The Lenape Indians originally referred to the area as “Lechauwitank,” or “The Place at the Forks.” The site of the future city of Easton was part of the land obtained from the Delawares by the 1737 Walking Purchase.  Thomas Penn set aside 1,000 acres at the confluence of the Lehigh and Delaware rivers for a town. Easton was settled by Europeans in 1739 and founded in 1752, and was so named at the request of Penn, whose wife’s family owned an estate called Easton Neston, near TowcesterNorthamptonshire, England. Northampton County was being formed at this time, and Easton was selected as its seat.

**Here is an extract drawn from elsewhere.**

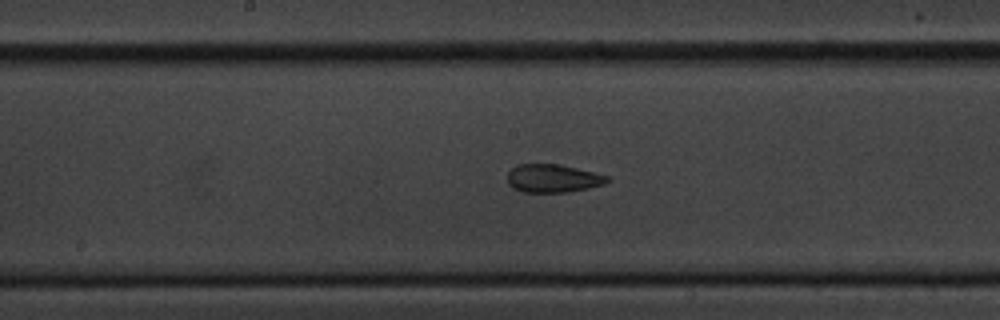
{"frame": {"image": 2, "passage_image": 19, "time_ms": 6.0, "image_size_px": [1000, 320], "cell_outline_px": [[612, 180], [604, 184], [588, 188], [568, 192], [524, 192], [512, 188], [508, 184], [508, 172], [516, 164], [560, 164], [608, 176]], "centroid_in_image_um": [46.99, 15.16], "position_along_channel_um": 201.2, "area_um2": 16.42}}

During the French and Indian War, the Treaty of Easton was signed here by the British colonial government of the Province of Pennsylvania and the Native American tribes in the Ohio Country, including the Lenape and Shawnee.

Easton was an important military center during the American Revolutionary War. Easton was one of the first three places the Declaration of Independence was publicly read, along with Philadelphia and Trenton. It is claimed that the Easton flag was flown during that reading, making it one of the first “Stars and Stripes” to fly over the colonies. This flag, which is known to date to the War of 1812, serves as Easton’s municipal flag.

Easton was a major commercial center during the canal and railroad periods of the 1800s, when it was a transportation hub for the steel industry. Three canals, the Delaware, the Lehigh, and the Morris, served to connect the coal regions to the north and west, the iron works to the west, the commercial port of Philadelphia to the south, and the New York City area to the east via a connection with the Morris Canal across the Delaware River in Phillipsburg, New Jersey. When canal transportation was largely replaced by railroads, Easton was served by five railroads, and only lost its prominence in transportation with the rise of the automobile in the mid 20th century.

Like the Pennsylvania Dutch region to the southwest, Easton has a strong German heritage. The Pennsylvania Argus, a German-language newspaper, was published in Easton until 1917.